После, невзирая на протесты, она повела ленинградку в дорогой ресторан на маленькой уютной площади, который приметила давно, но куда одна, конечно, не заходила. Ели маринованное мясо козленка со всякими овощами; при свечах ви’<на в бокалах — черно-красное у одной, черно-зеленое у другой — выглядели как-то сакрально-торжественно, даже жаль было банально их выпивать, но они все-таки делали это с превеликим удовольствием, а затем еще добавилось мороженое с винной ягодой, так что развезло слегка обеих. Ленинградка оседлала своего главного конька, то есть город на Неве, незабвенную родину, упорно именуя его по-старому, а не Петербургом и даже не Питером, хотя и ничего советского в ней не было. Все сводилось к простому, как мычание: страна славная, язык освоен почти в совершенстве, муж инженер, здесь это — профессия, и у самой работа есть, что редкое везенье, двое детей, безупречных билингвов, словом — жизнь удалась, только вот Ленинград... Ленинград. Она сочувственно кивала и поддерживала речь про знаменитую его атмосферу, хотя была там последний раз аж семь лет назад, тогда как сама уроженка — три; но при этом перед глазами не возникали ни дворцы, ни проспекты, а упорно маячила тихая улочка с белеющей в сумерках стеной и винтовая лесенка на самый верх, и вообще странное нарастало ощущение, ощущение позабытой легкой взвинченности, знаменующей обычно предчувствие неких перемен... Удивительно, а ведь утром еще, как обычно, спала на ходу — что ж, по-видимому, все следует отнести за счет подпития и непрерывной болтовни — после трех недель почти полного молчания. А когда провожала свою спутницу, на ходу объяснявшуюся с семейством по мобильнику, потом уже готовую войти в подошедший междугородний автобус, неожиданно для себя вдруг спросила: а все ж я не поняла, сколько это стоит-то? Так разве я тебе не сказала, удивилась ленинградка (не сразу и въехав). И, назвав сумму, добавила: дорого, конечно, но не так, как я предполагала; хотя налог на недвижимость тут приличный, да еще вещи пришлось бы в дом покупать, так что не знаю... А ты что, всерьез заинтересовалась? — вопрос звучал уже с подножки автобуса. Да нет, так просто, — испуганно ответила она, ведь было от чего смутиться и растеряться — ибо, кажется, смогла б уложиться в эту сумму. Почти впритык — но уложиться...

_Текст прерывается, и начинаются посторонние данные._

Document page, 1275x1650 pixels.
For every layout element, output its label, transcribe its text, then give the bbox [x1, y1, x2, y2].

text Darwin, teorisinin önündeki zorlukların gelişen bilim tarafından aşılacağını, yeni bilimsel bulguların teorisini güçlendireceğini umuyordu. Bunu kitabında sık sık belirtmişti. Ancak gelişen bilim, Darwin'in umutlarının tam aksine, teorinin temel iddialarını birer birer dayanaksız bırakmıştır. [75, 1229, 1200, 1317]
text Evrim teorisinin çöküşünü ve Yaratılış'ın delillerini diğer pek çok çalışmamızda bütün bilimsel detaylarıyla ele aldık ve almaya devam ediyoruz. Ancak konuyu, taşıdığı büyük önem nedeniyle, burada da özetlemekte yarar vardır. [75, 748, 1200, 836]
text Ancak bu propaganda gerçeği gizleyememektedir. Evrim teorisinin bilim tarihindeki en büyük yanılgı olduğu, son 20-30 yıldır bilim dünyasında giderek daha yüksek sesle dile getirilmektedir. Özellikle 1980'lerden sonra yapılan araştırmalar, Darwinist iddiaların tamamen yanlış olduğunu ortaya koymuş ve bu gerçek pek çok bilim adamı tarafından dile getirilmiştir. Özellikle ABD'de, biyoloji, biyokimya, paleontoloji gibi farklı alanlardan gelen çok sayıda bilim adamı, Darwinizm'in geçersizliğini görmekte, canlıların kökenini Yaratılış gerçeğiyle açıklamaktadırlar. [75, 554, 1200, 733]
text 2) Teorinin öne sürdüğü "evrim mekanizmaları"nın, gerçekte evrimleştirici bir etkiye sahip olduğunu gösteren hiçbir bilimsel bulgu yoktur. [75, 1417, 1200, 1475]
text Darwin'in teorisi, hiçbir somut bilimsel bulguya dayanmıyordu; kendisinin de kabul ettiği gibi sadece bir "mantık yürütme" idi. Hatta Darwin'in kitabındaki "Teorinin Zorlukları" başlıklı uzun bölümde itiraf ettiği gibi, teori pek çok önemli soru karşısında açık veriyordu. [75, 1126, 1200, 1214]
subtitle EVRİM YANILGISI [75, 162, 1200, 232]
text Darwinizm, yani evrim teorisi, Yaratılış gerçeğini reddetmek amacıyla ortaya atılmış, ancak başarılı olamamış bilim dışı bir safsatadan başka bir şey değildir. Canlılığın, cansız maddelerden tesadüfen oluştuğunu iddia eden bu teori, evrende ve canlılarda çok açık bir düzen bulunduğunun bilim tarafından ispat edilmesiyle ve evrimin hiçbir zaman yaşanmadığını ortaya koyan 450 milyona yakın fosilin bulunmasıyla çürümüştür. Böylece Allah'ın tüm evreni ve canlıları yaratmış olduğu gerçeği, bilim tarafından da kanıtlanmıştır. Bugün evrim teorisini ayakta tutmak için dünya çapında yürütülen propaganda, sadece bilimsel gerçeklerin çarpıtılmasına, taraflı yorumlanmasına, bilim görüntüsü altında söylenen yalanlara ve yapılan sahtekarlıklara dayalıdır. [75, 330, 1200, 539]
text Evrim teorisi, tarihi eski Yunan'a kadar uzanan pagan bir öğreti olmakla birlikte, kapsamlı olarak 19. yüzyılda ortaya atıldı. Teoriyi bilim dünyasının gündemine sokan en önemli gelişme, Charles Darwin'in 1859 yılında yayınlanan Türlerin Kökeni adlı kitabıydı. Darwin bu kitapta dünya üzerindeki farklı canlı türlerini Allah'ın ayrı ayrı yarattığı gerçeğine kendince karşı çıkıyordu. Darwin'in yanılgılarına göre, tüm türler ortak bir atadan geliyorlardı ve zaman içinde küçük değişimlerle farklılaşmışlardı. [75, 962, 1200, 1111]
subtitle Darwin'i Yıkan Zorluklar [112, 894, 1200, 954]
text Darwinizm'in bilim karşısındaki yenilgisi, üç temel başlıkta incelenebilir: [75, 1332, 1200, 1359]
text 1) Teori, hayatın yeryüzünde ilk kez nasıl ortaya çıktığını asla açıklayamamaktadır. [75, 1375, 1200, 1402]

Ну, а дальше, как и следовало ожидать, начался уже настоящий психоз, отнюдь не депрессивный. Она заставила себя походить по конторским адресам — разумеется, все типичное не то, стоило ступить на улицу, не говоря о том, чтоб те дома увидеть... В общем, это было безумием, просто тотальным безумием — ухнуть все в трехэтажную квартирку, которую вскоре пришлось бы запереть на неизвестно какой срок, ибо — где деньги, Зин? Откуда они потом возьмутся — на самолеты, автобусы и тэ пэ, на житье тутошнее, наконец (да еще, вроде, налоги какие-то), — откуда? Не сдавать же ее тут, в самом деле, внаем — как, кому, вот вздор-то...
Однако небывалая какая-то веселая решимость уже захватила, обуяла, понесла непонятно куда; вспоминалось, как лет пять назад с Машкой, обе на полной мели, вслух мечтали, что б они такое сделали, свались вдруг с неба ба-альшие-бальшие деньги — ну, после того, понятно, как долги б раздали и на жизнь предусмотрительно отложили, — а? Машка сказала, что ей прежде всего хочется купить огромную связку воздушных шаров, теперь, мол, такими классными торгуют, ходить с ними по городу и выпускать, и выпускать по шарику, пока все не улетят; она же тогда представила, как спустится в метро и будет молча подкладывать в коробки музыкантам по приличной купюре — всем: и девочкам-скрипачкам из Гнесинки, и тому мрачному мужичку на “Комсомольской”, чья мандолина всегда так горестно-пронзительна, и расхристанной, почти бомжеватого вида тетке, что в длинном переходе на “Театральную” совершенно профессионально исполняет русские романсы, и афганско-чеченским инвалидам с гитарами, что всюду орут дурными голосами свои пусть нестерпимо-графоманские тексты, — всем, всем...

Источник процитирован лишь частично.